#### [Written request]
Please reproduce the lines below, starting with the line that contains "common name: South island oystercatcher" and continuing through the final line, inclusive.

Records excerpted from a collection:
[Begin]
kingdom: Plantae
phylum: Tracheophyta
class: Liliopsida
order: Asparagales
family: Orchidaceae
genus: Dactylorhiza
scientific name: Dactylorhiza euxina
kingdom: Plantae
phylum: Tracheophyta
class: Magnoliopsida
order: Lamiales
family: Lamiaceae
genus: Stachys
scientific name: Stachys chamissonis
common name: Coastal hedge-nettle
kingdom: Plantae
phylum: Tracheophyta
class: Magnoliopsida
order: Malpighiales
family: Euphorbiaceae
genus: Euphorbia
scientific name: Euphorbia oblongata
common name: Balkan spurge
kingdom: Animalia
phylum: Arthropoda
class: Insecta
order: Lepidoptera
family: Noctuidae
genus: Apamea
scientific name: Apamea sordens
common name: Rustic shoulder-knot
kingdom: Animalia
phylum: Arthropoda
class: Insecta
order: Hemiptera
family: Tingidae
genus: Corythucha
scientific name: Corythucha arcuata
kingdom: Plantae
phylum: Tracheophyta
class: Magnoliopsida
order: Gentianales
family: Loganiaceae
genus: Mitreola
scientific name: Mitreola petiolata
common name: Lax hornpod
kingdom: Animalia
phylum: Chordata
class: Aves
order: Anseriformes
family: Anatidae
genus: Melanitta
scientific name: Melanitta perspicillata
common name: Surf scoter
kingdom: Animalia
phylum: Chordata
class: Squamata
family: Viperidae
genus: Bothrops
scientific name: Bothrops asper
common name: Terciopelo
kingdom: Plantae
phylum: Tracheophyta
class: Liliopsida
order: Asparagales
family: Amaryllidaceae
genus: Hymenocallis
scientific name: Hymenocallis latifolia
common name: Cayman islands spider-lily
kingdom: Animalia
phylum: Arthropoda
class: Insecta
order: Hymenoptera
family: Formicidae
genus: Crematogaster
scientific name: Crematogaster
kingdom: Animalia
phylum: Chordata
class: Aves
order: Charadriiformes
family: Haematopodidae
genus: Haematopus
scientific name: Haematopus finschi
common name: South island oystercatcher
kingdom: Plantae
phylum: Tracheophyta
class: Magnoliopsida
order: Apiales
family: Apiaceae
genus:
[End]
#### [Exercise output]
common name: South island oystercatcher
kingdom: Plantae
phylum: Tracheophyta
class: Magnoliopsida
order: Apiales
family: Apiaceae
genus:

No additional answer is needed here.